*** Opening of INPUT ***

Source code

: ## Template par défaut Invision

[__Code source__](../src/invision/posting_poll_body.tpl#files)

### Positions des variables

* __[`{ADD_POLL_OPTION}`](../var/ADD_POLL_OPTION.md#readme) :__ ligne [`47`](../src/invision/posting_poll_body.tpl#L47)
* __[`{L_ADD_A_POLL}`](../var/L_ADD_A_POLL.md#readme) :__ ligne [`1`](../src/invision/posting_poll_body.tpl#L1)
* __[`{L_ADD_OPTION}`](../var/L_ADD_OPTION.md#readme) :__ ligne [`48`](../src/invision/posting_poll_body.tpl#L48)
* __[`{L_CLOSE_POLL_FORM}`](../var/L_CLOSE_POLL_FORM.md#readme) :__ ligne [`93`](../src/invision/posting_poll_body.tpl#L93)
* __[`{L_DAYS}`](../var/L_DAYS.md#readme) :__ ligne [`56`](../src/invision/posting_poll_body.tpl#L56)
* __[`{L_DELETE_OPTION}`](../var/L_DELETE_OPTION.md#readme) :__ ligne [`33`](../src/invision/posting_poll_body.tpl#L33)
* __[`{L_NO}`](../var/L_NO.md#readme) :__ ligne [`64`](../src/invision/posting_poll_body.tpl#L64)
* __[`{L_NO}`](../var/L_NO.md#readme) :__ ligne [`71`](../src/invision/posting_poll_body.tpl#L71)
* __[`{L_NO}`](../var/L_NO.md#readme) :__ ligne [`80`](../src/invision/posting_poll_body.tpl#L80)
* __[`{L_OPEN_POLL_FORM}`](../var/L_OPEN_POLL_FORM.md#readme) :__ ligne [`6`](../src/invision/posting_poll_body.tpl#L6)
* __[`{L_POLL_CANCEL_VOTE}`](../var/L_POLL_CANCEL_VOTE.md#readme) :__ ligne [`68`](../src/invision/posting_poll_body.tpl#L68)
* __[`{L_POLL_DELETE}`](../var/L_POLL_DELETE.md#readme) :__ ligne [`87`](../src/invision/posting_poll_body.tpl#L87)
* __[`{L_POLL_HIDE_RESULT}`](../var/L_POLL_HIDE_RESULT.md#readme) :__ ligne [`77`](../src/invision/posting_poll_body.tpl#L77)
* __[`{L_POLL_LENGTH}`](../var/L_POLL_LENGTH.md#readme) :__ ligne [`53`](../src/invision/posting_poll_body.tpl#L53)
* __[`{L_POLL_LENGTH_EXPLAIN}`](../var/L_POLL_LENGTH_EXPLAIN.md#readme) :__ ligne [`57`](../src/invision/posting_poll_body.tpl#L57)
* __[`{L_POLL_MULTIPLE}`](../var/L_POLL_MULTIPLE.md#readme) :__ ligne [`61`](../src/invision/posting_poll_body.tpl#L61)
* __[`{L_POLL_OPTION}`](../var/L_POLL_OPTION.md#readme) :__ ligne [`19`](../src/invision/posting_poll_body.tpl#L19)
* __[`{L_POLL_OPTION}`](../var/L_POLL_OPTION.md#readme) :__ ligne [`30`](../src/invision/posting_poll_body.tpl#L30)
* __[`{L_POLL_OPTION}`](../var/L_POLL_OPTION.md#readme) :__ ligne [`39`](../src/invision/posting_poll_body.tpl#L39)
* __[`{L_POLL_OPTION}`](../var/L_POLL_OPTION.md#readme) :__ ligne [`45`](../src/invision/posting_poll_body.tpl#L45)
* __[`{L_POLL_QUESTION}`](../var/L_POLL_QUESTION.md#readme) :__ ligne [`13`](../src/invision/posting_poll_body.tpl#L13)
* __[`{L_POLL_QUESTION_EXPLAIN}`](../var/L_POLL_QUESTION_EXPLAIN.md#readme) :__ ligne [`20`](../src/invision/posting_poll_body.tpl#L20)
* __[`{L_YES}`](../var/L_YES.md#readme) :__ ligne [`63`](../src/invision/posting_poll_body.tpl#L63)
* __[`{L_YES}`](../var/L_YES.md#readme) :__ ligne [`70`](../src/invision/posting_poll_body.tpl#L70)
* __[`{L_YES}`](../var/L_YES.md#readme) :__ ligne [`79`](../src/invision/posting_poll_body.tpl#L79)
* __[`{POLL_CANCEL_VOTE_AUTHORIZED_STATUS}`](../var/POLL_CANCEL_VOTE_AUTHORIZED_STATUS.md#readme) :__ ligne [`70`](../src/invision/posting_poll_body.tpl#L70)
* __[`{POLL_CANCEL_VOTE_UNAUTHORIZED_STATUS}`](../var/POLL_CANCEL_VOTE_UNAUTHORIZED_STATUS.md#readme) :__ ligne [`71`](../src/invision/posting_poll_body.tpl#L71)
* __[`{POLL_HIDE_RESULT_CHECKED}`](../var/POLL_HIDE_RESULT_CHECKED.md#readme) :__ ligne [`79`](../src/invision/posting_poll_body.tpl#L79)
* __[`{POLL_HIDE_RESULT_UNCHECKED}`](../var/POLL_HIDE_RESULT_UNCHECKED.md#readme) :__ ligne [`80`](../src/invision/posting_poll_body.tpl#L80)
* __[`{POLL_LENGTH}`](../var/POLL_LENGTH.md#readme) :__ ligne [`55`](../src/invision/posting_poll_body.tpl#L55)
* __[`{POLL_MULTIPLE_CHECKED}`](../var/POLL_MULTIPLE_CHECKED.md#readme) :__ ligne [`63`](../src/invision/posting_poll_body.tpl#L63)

*** Close of INPUT ***

• _ACTION ITEM_:
Repeat the material, keeping every word exactly as it is.

• _OUTPUT OF THE TASK_:
Source code

: ## Template par défaut Invision

[__Code source__](../src/invision/posting_poll_body.tpl#files)

### Positions des variables

* __[`{ADD_POLL_OPTION}`](../var/ADD_POLL_OPTION.md#readme) :__ ligne [`47`](../src/invision/posting_poll_body.tpl#L47)
* __[`{L_ADD_A_POLL}`](../var/L_ADD_A_POLL.md#readme) :__ ligne [`1`](../src/invision/posting_poll_body.tpl#L1)
* __[`{L_ADD_OPTION}`](../var/L_ADD_OPTION.md#readme) :__ ligne [`48`](../src/invision/posting_poll_body.tpl#L48)
* __[`{L_CLOSE_POLL_FORM}`](../var/L_CLOSE_POLL_FORM.md#readme) :__ ligne [`93`](../src/invision/posting_poll_body.tpl#L93)
* __[`{L_DAYS}`](../var/L_DAYS.md#readme) :__ ligne [`56`](../src/invision/posting_poll_body.tpl#L56)
* __[`{L_DELETE_OPTION}`](../var/L_DELETE_OPTION.md#readme) :__ ligne [`33`](../src/invision/posting_poll_body.tpl#L33)
* __[`{L_NO}`](../var/L_NO.md#readme) :__ ligne [`64`](../src/invision/posting_poll_body.tpl#L64)
* __[`{L_NO}`](../var/L_NO.md#readme) :__ ligne [`71`](../src/invision/posting_poll_body.tpl#L71)
* __[`{L_NO}`](../var/L_NO.md#readme) :__ ligne [`80`](../src/invision/posting_poll_body.tpl#L80)
* __[`{L_OPEN_POLL_FORM}`](../var/L_OPEN_POLL_FORM.md#readme) :__ ligne [`6`](../src/invision/posting_poll_body.tpl#L6)
* __[`{L_POLL_CANCEL_VOTE}`](../var/L_POLL_CANCEL_VOTE.md#readme) :__ ligne [`68`](../src/invision/posting_poll_body.tpl#L68)
* __[`{L_POLL_DELETE}`](../var/L_POLL_DELETE.md#readme) :__ ligne [`87`](../src/invision/posting_poll_body.tpl#L87)
* __[`{L_POLL_HIDE_RESULT}`](../var/L_POLL_HIDE_RESULT.md#readme) :__ ligne [`77`](../src/invision/posting_poll_body.tpl#L77)
* __[`{L_POLL_LENGTH}`](../var/L_POLL_LENGTH.md#readme) :__ ligne [`53`](../src/invision/posting_poll_body.tpl#L53)
* __[`{L_POLL_LENGTH_EXPLAIN}`](../var/L_POLL_LENGTH_EXPLAIN.md#readme) :__ ligne [`57`](../src/invision/posting_poll_body.tpl#L57)
* __[`{L_POLL_MULTIPLE}`](../var/L_POLL_MULTIPLE.md#readme) :__ ligne [`61`](../src/invision/posting_poll_body.tpl#L61)
* __[`{L_POLL_OPTION}`](../var/L_POLL_OPTION.md#readme) :__ ligne [`19`](../src/invision/posting_poll_body.tpl#L19)
* __[`{L_POLL_OPTION}`](../var/L_POLL_OPTION.md#readme) :__ ligne [`30`](../src/invision/posting_poll_body.tpl#L30)
* __[`{L_POLL_OPTION}`](../var/L_POLL_OPTION.md#readme) :__ ligne [`39`](../src/invision/posting_poll_body.tpl#L39)
* __[`{L_POLL_OPTION}`](../var/L_POLL_OPTION.md#readme) :__ ligne [`45`](../src/invision/posting_poll_body.tpl#L45)
* __[`{L_POLL_QUESTION}`](../var/L_POLL_QUESTION.md#readme) :__ ligne [`13`](../src/invision/posting_poll_body.tpl#L13)
* __[`{L_POLL_QUESTION_EXPLAIN}`](../var/L_POLL_QUESTION_EXPLAIN.md#readme) :__ ligne [`20`](../src/invision/posting_poll_body.tpl#L20)
* __[`{L_YES}`](../var/L_YES.md#readme) :__ ligne [`63`](../src/invision/posting_poll_body.tpl#L63)
* __[`{L_YES}`](../var/L_YES.md#readme) :__ ligne [`70`](../src/invision/posting_poll_body.tpl#L70)
* __[`{L_YES}`](../var/L_YES.md#readme) :__ ligne [`79`](../src/invision/posting_poll_body.tpl#L79)
* __[`{POLL_CANCEL_VOTE_AUTHORIZED_STATUS}`](../var/POLL_CANCEL_VOTE_AUTHORIZED_STATUS.md#readme) :__ ligne [`70`](../src/invision/posting_poll_body.tpl#L70)
* __[`{POLL_CANCEL_VOTE_UNAUTHORIZED_STATUS}`](../var/POLL_CANCEL_VOTE_UNAUTHORIZED_STATUS.md#readme) :__ ligne [`71`](../src/invision/posting_poll_body.tpl#L71)
* __[`{POLL_HIDE_RESULT_CHECKED}`](../var/POLL_HIDE_RESULT_CHECKED.md#readme) :__ ligne [`79`](../src/invision/posting_poll_body.tpl#L79)
* __[`{POLL_HIDE_RESULT_UNCHECKED}`](../var/POLL_HIDE_RESULT_UNCHECKED.md#readme) :__ ligne [`80`](../src/invision/posting_poll_body.tpl#L80)
* __[`{POLL_LENGTH}`](../var/POLL_LENGTH.md#readme) :__ ligne [`55`](../src/invision/posting_poll_body.tpl#L55)
* __[`{POLL_MULTIPLE_CHECKED}`](../var/POLL_MULTIPLE_CHECKED.md#readme) :__ ligne [`63`](../src/invision/posting_poll_body.tpl#L63)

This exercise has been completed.